Madame Le Callennec, je comprends que vous continuiez à faire référence aux accords compétitivité-emploi : il s'agissait en effet des termes utilisés par M. Nicolas Sarkozy au début de l'année 2012. Mais la loi nous oblige dorénavant à parler d'accords de maintien de l'emploi. Cette appellation exprime d'ailleurs bien leur caractère défensif, puisque l'objectif est de cesser de réduire le nombre de salariés dès que surviennent des difficultés économiques. Il faut dorénavant agir sur d'autres variables, telles que l'organisation du travail ou les rémunérations, à l'exemple de ce qui a été fait dans le secteur automobile en Allemagne : chez Volkswagen, lors des creux de l'activité, le temps de travail et les salaires ont été réduits en contrepartie du maintien de l'emploi. Le redressement de la situation ayant ensuite permis le versement de primes, il s'avère que les salariés sont au total gagnants sur les quatre dernières années.

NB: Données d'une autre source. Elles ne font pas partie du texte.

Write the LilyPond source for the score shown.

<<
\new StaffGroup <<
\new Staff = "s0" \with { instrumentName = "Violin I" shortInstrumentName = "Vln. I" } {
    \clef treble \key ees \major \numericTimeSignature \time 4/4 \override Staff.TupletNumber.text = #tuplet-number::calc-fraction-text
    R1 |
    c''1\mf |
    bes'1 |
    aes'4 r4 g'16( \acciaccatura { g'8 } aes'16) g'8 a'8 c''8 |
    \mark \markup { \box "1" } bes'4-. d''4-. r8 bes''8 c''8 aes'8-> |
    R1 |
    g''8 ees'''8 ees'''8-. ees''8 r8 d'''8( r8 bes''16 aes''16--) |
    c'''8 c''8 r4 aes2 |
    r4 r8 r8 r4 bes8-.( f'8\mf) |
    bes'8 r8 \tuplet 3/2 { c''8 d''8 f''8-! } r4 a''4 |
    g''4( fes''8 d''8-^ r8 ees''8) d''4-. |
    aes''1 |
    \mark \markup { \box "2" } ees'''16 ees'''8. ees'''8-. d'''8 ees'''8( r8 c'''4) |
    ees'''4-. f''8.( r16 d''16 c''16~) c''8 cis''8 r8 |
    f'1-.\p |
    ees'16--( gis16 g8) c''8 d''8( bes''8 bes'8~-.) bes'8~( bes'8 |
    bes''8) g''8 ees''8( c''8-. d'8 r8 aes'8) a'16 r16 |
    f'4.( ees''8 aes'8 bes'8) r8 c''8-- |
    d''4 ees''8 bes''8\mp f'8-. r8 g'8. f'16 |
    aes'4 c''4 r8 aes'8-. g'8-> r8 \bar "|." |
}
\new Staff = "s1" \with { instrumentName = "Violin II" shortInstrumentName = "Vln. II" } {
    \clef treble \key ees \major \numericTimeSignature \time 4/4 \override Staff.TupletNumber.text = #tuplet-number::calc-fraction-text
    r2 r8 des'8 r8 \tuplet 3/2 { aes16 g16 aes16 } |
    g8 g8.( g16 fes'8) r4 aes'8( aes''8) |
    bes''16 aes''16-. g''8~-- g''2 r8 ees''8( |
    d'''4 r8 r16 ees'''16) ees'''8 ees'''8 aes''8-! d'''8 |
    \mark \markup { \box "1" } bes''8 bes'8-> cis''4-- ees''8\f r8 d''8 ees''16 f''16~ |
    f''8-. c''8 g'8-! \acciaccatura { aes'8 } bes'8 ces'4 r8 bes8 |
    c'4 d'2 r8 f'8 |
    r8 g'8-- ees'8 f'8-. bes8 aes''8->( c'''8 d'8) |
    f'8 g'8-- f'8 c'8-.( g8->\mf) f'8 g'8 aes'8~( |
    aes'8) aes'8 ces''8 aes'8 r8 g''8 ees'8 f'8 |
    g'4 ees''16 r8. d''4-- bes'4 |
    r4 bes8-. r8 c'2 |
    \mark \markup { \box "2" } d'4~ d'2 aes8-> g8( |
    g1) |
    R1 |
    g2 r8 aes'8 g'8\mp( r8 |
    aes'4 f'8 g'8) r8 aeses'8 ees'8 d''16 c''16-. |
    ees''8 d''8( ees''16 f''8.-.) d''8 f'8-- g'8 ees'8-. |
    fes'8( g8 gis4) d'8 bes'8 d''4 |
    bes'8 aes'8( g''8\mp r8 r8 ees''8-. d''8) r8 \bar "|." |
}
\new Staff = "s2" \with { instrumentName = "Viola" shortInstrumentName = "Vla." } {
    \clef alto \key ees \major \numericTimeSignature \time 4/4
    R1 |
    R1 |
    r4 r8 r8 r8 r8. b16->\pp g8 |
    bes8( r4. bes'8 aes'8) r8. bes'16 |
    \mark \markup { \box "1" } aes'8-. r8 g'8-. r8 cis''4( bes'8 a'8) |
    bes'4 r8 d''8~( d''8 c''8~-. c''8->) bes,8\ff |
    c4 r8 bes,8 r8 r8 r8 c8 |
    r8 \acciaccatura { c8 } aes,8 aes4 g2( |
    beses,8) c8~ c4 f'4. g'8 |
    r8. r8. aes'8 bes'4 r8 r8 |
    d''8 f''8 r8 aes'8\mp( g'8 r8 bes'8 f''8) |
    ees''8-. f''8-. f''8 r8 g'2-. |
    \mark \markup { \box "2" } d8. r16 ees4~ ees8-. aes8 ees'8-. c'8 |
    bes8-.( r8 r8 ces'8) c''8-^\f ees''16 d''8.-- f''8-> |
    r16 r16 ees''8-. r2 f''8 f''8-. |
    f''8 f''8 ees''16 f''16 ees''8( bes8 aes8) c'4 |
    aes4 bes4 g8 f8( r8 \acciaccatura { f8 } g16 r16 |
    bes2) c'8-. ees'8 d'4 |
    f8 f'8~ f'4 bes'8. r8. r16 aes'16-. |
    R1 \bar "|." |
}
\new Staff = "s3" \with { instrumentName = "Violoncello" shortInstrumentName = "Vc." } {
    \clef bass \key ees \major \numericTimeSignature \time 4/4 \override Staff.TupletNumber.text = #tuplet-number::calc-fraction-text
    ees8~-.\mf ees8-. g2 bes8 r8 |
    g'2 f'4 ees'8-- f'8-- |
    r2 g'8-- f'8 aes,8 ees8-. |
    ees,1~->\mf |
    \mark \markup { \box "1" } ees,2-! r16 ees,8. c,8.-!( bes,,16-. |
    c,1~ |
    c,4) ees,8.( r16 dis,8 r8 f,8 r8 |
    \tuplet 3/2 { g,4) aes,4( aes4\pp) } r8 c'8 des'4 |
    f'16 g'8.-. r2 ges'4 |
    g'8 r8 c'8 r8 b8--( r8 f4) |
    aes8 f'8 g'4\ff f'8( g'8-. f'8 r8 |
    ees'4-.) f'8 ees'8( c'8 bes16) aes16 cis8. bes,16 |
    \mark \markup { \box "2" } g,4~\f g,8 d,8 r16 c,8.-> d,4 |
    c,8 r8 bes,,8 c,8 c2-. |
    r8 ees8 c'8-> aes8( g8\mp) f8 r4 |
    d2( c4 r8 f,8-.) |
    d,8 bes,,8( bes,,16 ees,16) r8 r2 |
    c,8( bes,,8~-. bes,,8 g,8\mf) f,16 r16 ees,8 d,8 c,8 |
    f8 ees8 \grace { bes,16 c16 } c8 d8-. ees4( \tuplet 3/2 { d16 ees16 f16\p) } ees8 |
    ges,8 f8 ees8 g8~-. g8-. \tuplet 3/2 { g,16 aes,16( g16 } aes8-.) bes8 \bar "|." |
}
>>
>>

Depuis l'entrée en vigueur de la loi, compte tenu des délais légaux, deux accords de maintien de l'emploi seulement ont été signés : ils sont le fait, en Loire-Atlantique, de l'entreprise Walor où étaient précédemment prévus des licenciements, mais où les salariés ont pu conserver leur emploi en échange d'une nouvelle organisation du travail, et, en Alsace, de l'entreprise Behr. Mais beaucoup d'autres accords de ce type sont en cours de négociation.
La dimension offensive de la politique de l'emploi repose sur la volonté que manifeste l'entreprise d'anticiper, y compris en acceptant d'ouvrir le débat sur les évolutions prévisionnelles de son activité. Renault a adopté cette stratégie en négociant un plan visant à prévenir des difficultés. La loi favorise ces démarches en privilégiant l'accord majoritaire.
S'agissant de la mobilité, l'objectif réside, là encore, dans la sécurisation de l'emploi ; il s'agit de prévoir les mouvements, d'implantation ou de regroupement d'activités, et de préparer – « à froid », bien entendu – des accords de mobilité pour répondre à ces évolutions. Ces accords peuvent être signés par des organisations représentant au moins 30 % des salariés, à condition que ne s'y opposent pas d'autres organisations représentant une majorité de ces mêmes salariés – ce mode de ratification différant de celui des accords de maintien de l'emploi qui, compte tenu des contreparties salariales qui peuvent être requises, doivent recueillir l'agrément de syndicats ayant obtenu les suffrages d'au moins 50 % des personnels. Très attendu par les entreprises et souhaité par les syndicats, le dispositif a néanmoins été critiqué par certains comme susceptible de déboucher sur une obligation de mobilité ; tel n'est pas son objet, qui est d'accompagner les mobilités en les anticipant.
Quant à la question du logement, elle ne peut être résolue par la loi mais nous devons en effet réfléchir aux moyens de lever ce qui est un des principaux freins à la mobilité – et je sais que les organisations patronales s'en préoccupent aussi de leur côté.
Monsieur Vigier, je ne peux qu'approuver une bonne part de vos réflexions et suggestions.